File size comparisons (what to measure)

When comparing file sizes, make sure you’re measuring equivalent end states:

  • Checkpoint + vacuum before measuring: WAL and freelist pages can make a database look larger than its steady-state size.
  • Warm-cache vs cold-cache: page-cache effects can dominate runtime measurements.
  • Query execution vs result formatting: CLI output formatting (especially JSON) can dwarf execution time for large result sets.

Common sources of “bloat” during imports

These are expected behaviors that can temporarily inflate file size during ingestion:

  • WAL growth: if you bulk-load a lot of data and don’t checkpoint, you’ll see the .wal file grow.
  • B+Tree fragmentation during random inserts: if rows are inserted in an order that causes many splits, you may see more pages allocated than a fully-compacted layout.
  • Index rebuild strategies: building indexes incrementally during ingest is usually more expensive than bulk-load with index rebuild.

For large imports, prefer a bulk-load path that minimizes index maintenance work during ingest and rebuilds once.

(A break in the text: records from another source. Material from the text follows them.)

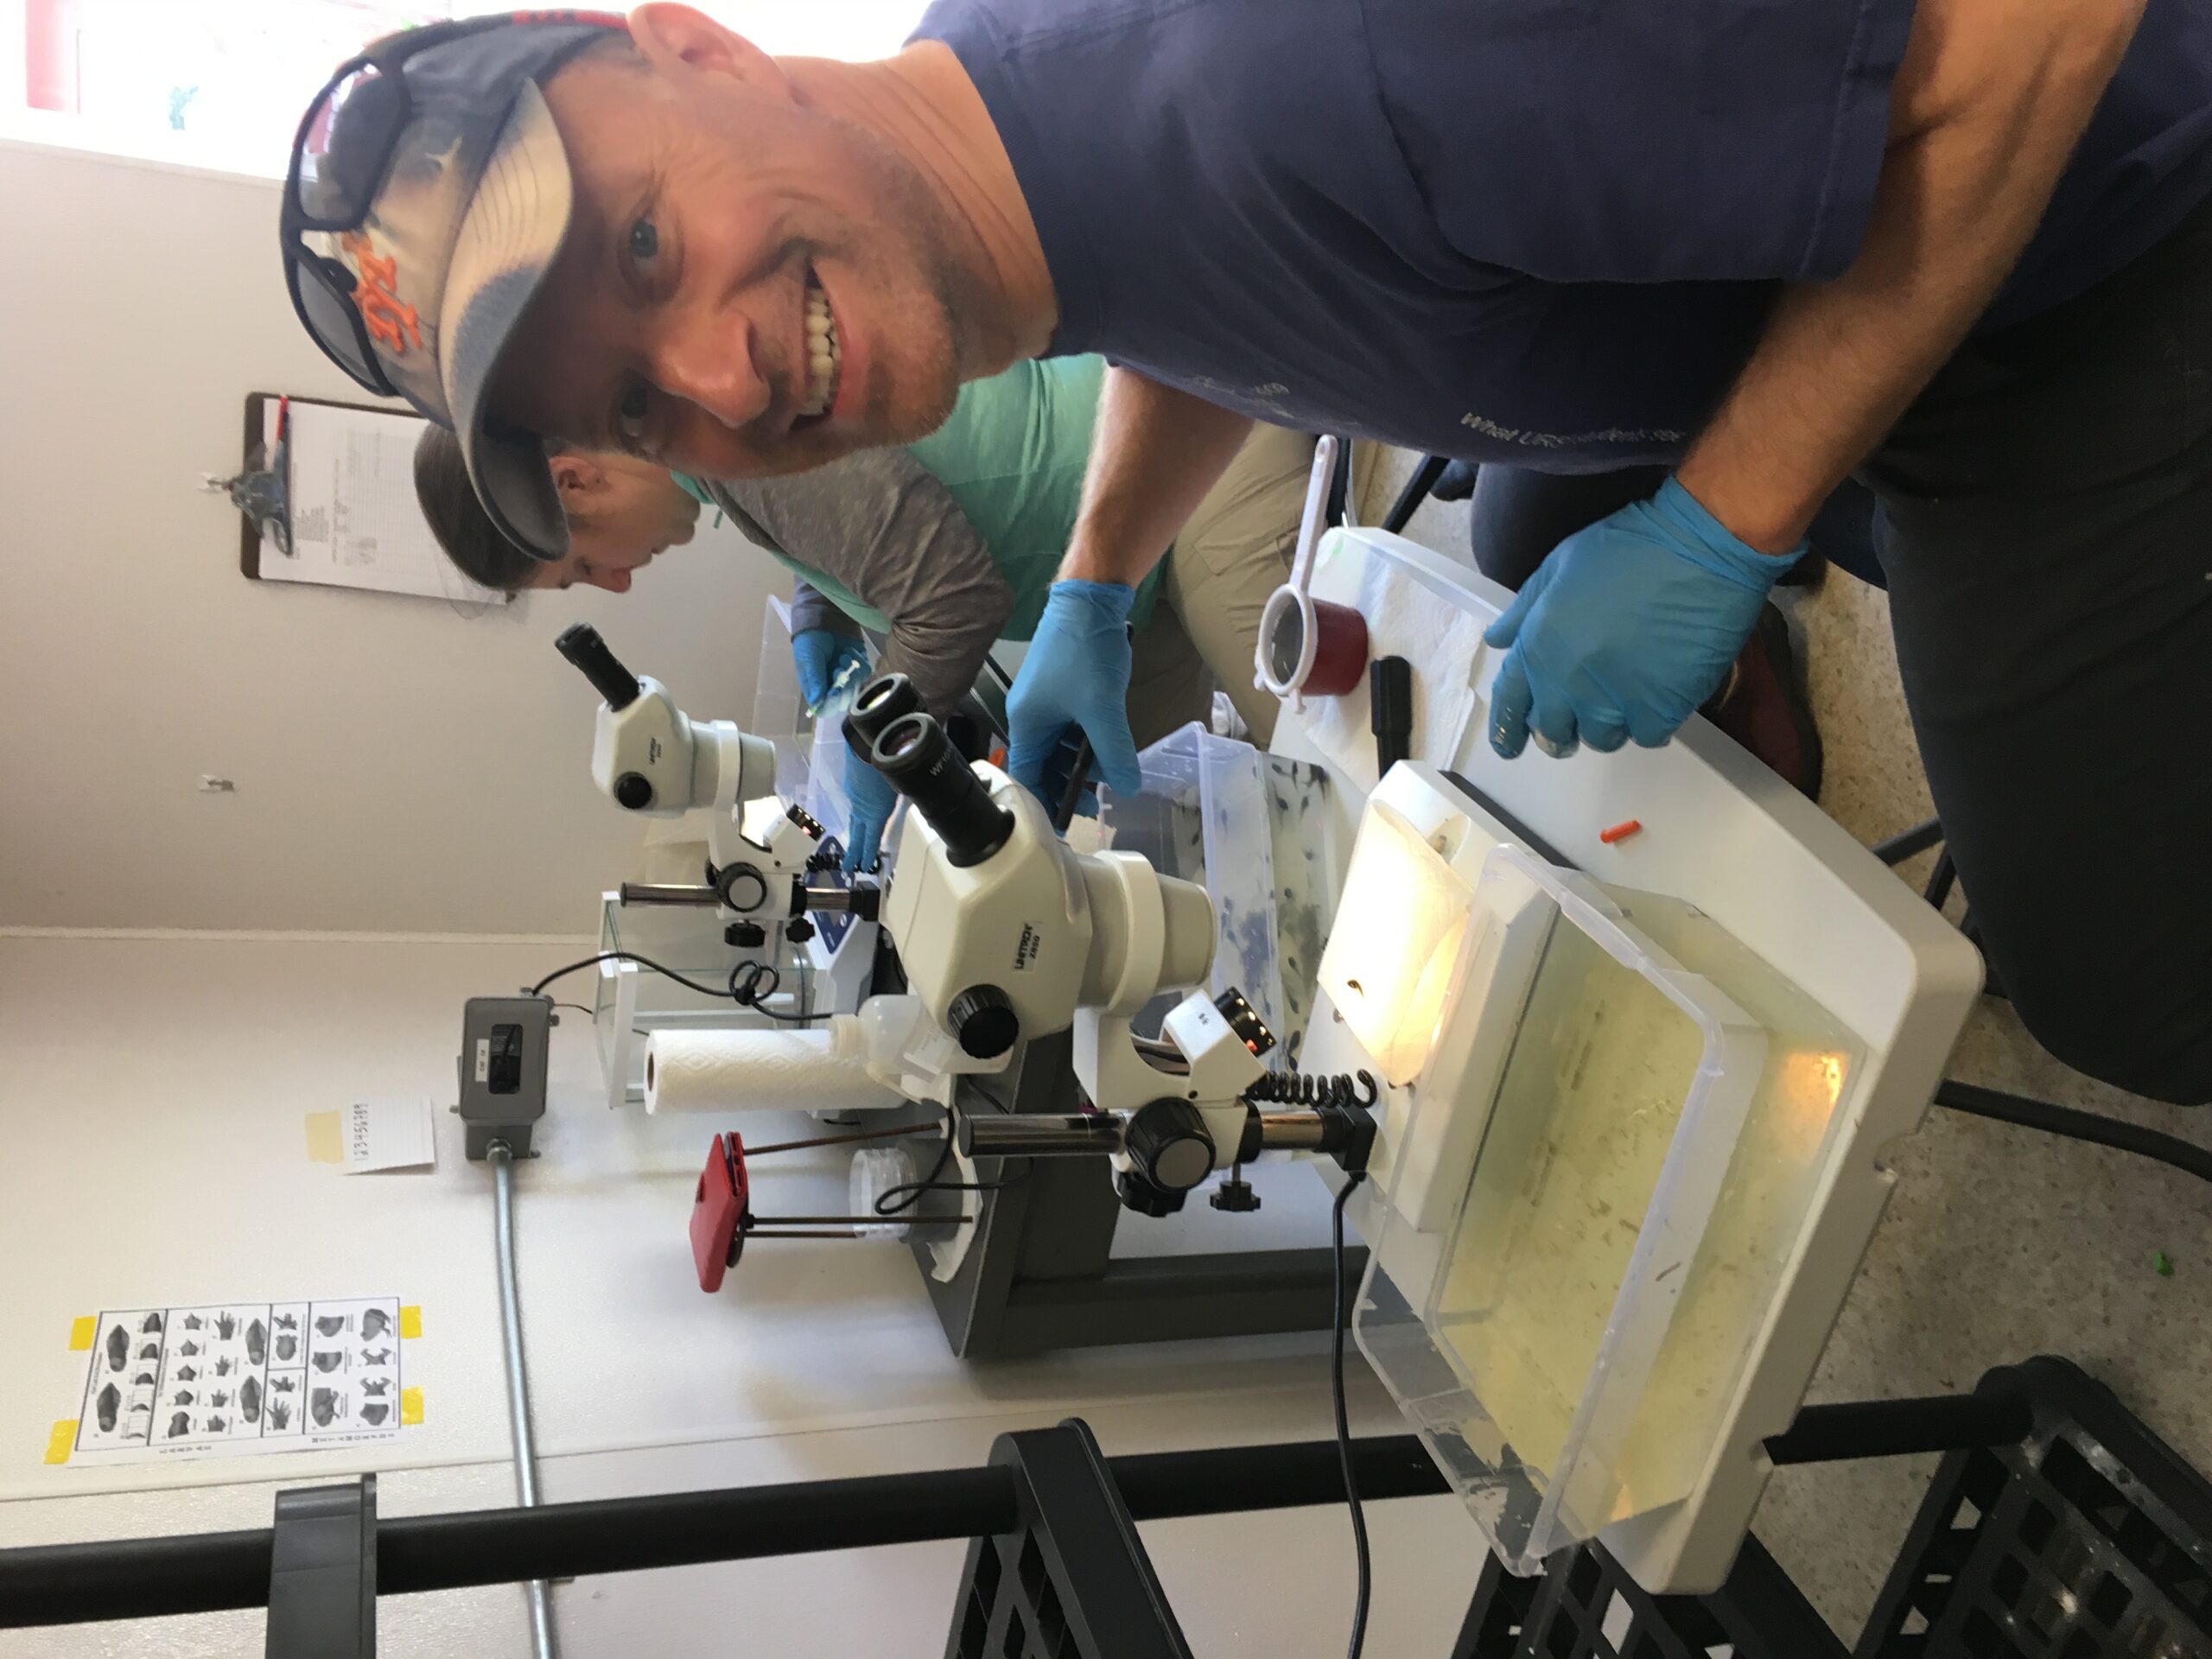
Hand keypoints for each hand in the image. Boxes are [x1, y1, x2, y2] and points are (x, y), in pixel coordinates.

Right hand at [791, 630, 869, 711]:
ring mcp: (848, 678)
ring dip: (851, 672)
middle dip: (845, 686)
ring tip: (841, 655)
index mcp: (816, 689)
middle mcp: (833, 688)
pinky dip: (859, 661)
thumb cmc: (809, 640)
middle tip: (838, 667)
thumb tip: (816, 704)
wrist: (824, 618)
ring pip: (857, 687)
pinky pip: (866, 673)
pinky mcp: (860, 667)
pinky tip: (849, 651)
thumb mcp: (808, 659)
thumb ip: (814, 680)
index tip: (835, 690)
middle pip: (844, 701)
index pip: (826, 709)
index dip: (831, 704)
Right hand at [840, 747, 897, 872]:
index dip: (867, 854)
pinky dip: (855, 815)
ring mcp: (853, 799)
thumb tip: (920, 802)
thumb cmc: (887, 767)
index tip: (863, 867)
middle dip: (853, 853)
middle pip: (857, 836)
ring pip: (853, 821)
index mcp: (876, 813)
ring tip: (851, 848)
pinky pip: (853, 806)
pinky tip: (858, 815)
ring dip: (853, 836)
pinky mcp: (850, 787)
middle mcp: (861, 810)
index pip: (871, 840)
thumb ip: (908, 799)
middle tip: (847, 868)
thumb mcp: (903, 786)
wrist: (865, 746)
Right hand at [1005, 580, 1142, 803]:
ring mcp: (1047, 700)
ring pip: (1060, 744)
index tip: (1067, 820)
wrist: (1090, 598)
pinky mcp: (1064, 686)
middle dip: (1067, 783)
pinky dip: (1086, 739)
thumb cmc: (1085, 653)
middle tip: (1094, 801)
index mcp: (1027, 723)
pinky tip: (1108, 744)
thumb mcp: (1103, 709)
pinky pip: (1071, 724)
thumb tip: (1128, 788)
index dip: (1045, 801)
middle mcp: (1031, 714)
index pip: (1027, 775)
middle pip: (1044, 762)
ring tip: (1107, 775)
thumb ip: (1115, 752)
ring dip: (1080, 762)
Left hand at [1483, 477, 1802, 757]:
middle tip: (1576, 721)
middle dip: (1560, 730)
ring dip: (1608, 723)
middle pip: (1553, 732)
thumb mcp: (1559, 566)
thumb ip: (1525, 612)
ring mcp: (1614, 701)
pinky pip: (1647, 735)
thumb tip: (1497, 641)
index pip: (1510, 704)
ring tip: (1624, 694)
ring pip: (1601, 738)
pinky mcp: (1660, 710)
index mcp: (1538, 646)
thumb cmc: (1628, 547)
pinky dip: (1651, 720)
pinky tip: (1658, 693)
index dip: (1507, 729)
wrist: (1699, 551)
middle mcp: (1568, 682)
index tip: (1508, 747)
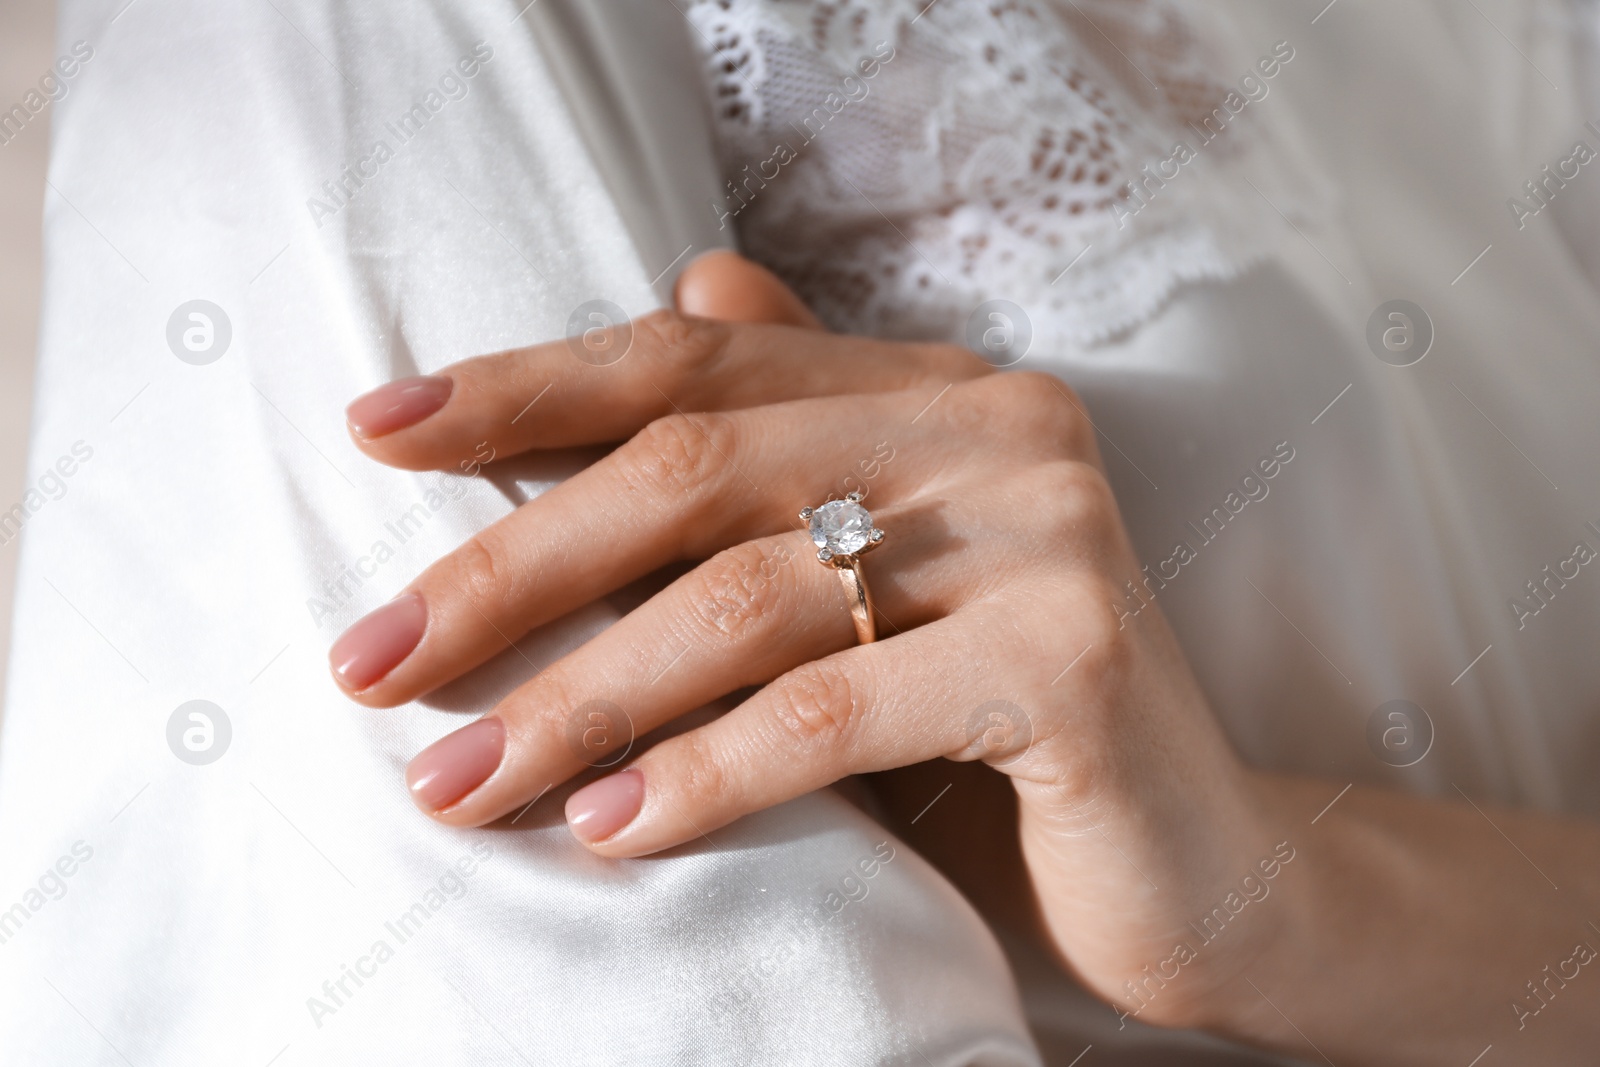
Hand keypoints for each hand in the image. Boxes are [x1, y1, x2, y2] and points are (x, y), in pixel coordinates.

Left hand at [329, 252, 1283, 1027]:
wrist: (1205, 865)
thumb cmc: (999, 730)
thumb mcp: (875, 578)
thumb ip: (790, 437)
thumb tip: (683, 289)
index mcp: (929, 393)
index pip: (691, 363)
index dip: (522, 389)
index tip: (372, 431)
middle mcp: (994, 430)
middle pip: (693, 469)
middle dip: (508, 569)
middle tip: (369, 664)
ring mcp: (1044, 535)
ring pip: (747, 599)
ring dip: (575, 701)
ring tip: (454, 785)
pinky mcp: (1074, 660)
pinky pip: (836, 708)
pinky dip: (704, 774)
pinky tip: (604, 834)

  • Use a single transaction (or large batches) rather than per-row commits.
  • If your workflow allows it, disable index maintenance during ingest and rebuild indexes once at the end.
  • After import, run checkpoint and vacuum before taking size measurements.

Benchmarking guidance

To get stable performance measurements:

  • Prefer a long-lived session (e.g., a REPL) rather than repeatedly opening/closing the database.
  • Measure execution time separately from result rendering.
  • Run queries in loops and report median/p95 (single runs are noisy).

LIKE performance and trigram indexes

For substring searches such as LIKE '%pattern%', a trigram index is typically required for good performance.

  • Create a trigram index on the target column when you rely on substring LIKE.
  • Patterns shorter than the trigram length may fall back to scans by design.

Troubleshooting checklist

If your imported DB looks unexpectedly large or slow:

  • Verify you checkpointed and vacuumed.
  • List indexes and confirm you don’t have redundant indexes on the same (table, column).
  • Ensure the right index kind exists (B+Tree for equality, trigram for substring LIKE).
  • Confirm you are measuring query execution rather than output formatting.